▶ Exercise directions
For each line of the listing that contains "space", make a copy and return it.

####################

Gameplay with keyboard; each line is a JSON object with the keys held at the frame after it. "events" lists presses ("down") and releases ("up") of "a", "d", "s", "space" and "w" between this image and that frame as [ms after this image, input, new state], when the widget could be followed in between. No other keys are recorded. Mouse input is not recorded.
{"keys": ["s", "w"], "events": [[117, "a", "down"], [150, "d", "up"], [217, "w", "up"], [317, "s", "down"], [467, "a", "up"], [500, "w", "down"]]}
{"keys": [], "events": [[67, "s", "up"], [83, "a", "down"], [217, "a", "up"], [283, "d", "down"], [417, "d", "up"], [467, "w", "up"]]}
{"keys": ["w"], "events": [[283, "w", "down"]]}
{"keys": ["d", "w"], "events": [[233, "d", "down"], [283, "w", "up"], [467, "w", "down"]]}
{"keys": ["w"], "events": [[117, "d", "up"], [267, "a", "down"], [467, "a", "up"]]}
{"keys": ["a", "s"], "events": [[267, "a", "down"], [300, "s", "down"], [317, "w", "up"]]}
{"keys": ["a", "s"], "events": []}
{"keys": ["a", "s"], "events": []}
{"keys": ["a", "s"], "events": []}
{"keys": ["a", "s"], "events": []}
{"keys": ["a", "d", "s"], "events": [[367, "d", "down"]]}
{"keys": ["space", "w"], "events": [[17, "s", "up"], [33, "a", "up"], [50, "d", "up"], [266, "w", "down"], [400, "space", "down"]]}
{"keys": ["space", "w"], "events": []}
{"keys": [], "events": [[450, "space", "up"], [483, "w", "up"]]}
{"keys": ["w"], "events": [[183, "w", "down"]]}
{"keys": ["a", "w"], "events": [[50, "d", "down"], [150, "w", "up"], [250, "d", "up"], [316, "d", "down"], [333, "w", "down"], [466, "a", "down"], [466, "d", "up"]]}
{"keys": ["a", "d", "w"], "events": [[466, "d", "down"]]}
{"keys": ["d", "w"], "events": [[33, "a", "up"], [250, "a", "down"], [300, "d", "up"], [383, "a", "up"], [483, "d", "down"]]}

####################

▶ Answer section
Gameplay with keyboard; each line is a JSON object with the keys held at the frame after it. "events" lists presses ("down") and releases ("up") of "a", "d", "s", "space" and "w" between this image and that frame as [ms after this image, input, new state], when the widget could be followed in between. No other keys are recorded. Mouse input is not recorded.
{"keys": ["space", "w"], "events": [[17, "s", "up"], [33, "a", "up"], [50, "d", "up"], [266, "w", "down"], [400, "space", "down"]]}
{"keys": ["space", "w"], "events": []}
{"keys": [], "events": [[450, "space", "up"], [483, "w", "up"]]}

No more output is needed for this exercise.